The Frontiers of Optical Coatings (FOC) conference is the top-level conference about optical coatings held in Asia and also one of the largest and highest level academic conferences around the world in this field. The last five FOC conferences have attracted scientists from around the world to present the latest scientific and industry developments of the optical coating domain.

Considering the rapid progress of optical coating and the high-impact of the FOC conference, Optical Engineering published a special section of selected papers from FOC2023. The special section consists of seven papers related to recent advances in optical coating range from EUV to infrared.

Thermal radiation from high-temperature application conditions of infrared windows can cause serious interference with infrared imaging systems. Yang et al. investigated the modulation effects of the optical properties and curvature characteristics of the two surfaces on the thermal radiation distribution from the window and proposed an approach to suppress the thermal radiation.

Zhang et al. designed multilayer structures with global optimization for radiative cooling, and the theoretically smallest thickness with the best absorption performance was achieved in the 8 to $13\mu \mathrm{m}$ range.

He et al. proposed a high-reflectivity (HR) multilayer film consisting of two mixed-oxide materials with Nb fractions of 20% and 95%. The residual stress of this mixed-oxide multilayer HR film is completely self-compensated through annealing while the reflectance remains high in the wavelength band of interest and spatially uniform over the substrate surface.

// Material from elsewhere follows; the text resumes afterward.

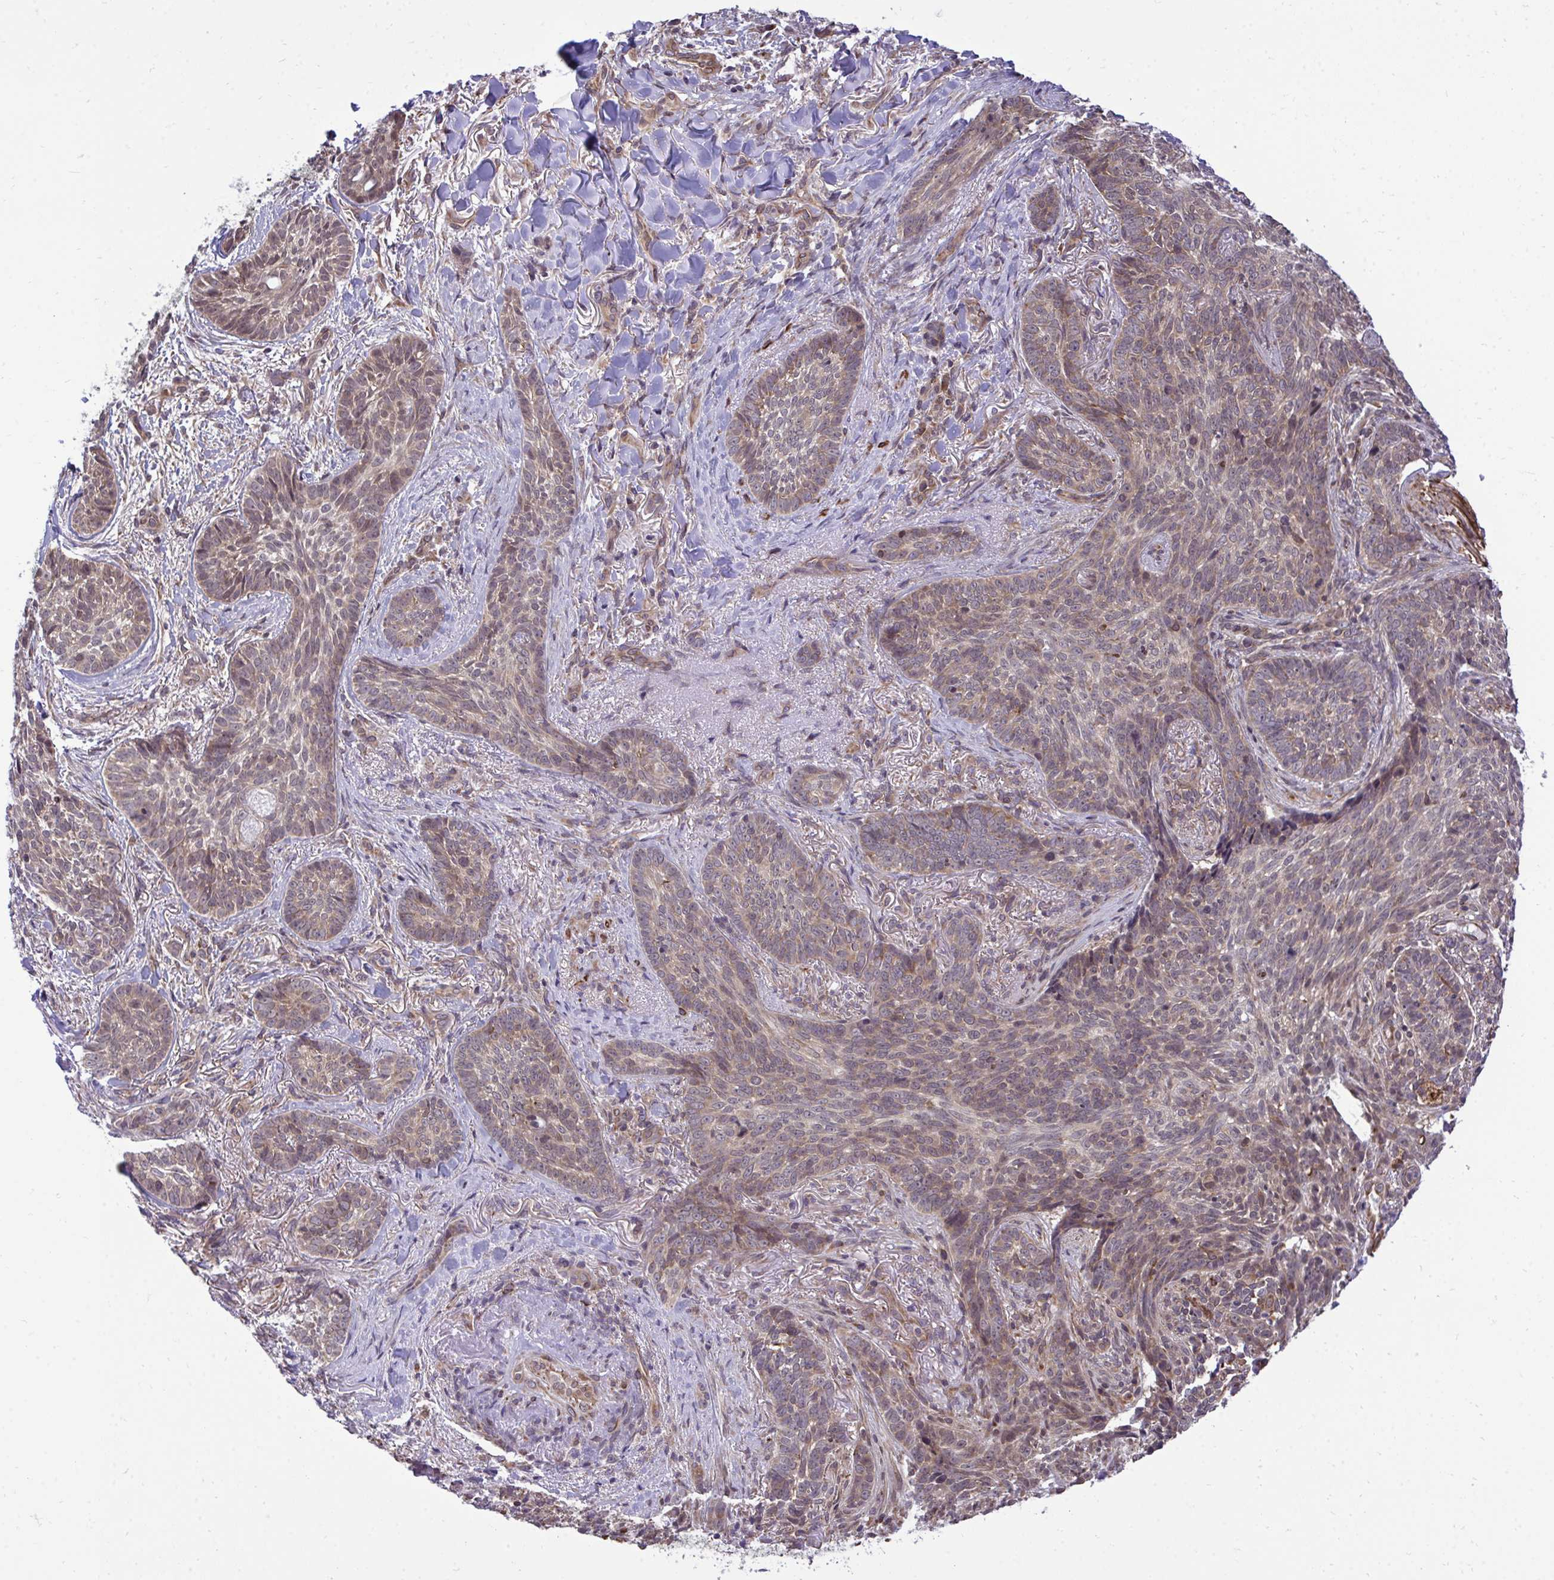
{"staining": {"intensity": "weak", "quantity": "25%-75%", "location": "cytoplasmic/membranous"}, "tissue": "skin cancer", "cell_type": "Tumor cells", "image_type": "cancer", "snomed": [{"axis": "morphology", "description": "Basal cell carcinoma"}, {"axis": "topography", "description": "Skin"}, {"axis": "topography", "description": "Skin of face"}], "caption": "Immunohistochemistry (IHC) (DAB (3,3'-diaminobenzidine)) staining of skin basal cell carcinoma exhibits weak cytoplasmic/membranous protein expression in about 25%-75% of tumor cells.", "gene": "RPS15", "patient": {"sex": "male", "age": 88}}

Wang et al. investigated multilayer structures with a thin chromium (Cr) layer embedded in the high reflective silver layer and dielectric layers. Reflectivity in the range of 450 to 900 nm can be easily manipulated by adjusting the thickness of the Cr and dielectric layers.

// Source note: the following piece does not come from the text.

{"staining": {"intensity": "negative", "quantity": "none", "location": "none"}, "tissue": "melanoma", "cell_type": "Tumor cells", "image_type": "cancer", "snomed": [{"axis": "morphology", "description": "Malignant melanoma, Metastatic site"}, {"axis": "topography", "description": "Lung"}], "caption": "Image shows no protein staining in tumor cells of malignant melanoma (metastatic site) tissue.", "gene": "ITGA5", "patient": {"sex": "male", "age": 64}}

Li et al. evaluated the effect of storage conditions on the performance of $\mathrm{Al}/\mathrm{LiF}/{\mathrm{MgF}}_2$ mirrors in the far ultraviolet (FUV). It shows that mirrors stored in a 20% RH environment exhibit the smallest degradation of reflectivity and a relatively stable surface morphology.

Zhang et al. proposed to use Al (1.5wt. % Si) to improve the reflectivity of Mo/Al multilayers in the spectral range of extreme ultraviolet. They show that the Mo/Al (1.5wt. % Si) multilayers possess a significantly improved interfacial structure and low surface roughness compared with Mo/Al (pure). And a peak reflectivity of 29.4% at 58.4 nm is achieved for Mo/Al (1.5%Si) multilayers, whereas it is only 17.4% for Mo/Al (pure).

Advantages of high-refractive index (HRI) glass wafers for augmented reality wearables include high transparency, low birefringence, and high mechanical stability. Wang et al. conducted optical characterization of uncoated HRI glass wafers. A refractive index homogeneity of 99.976% and an optical thickness homogeneity of 99.979% were realized. Finally, an anti-reflective coating was deposited, which leads to a visible reflectance below 0.5% over a broad visible spectral range with a desired neutral aesthetic appearance.

The guest editors would like to express their appreciation to the authors for their contributions, the reviewers for their thoughtful feedback, and the Optical Engineering editorial staff for their help throughout the preparation of this special section.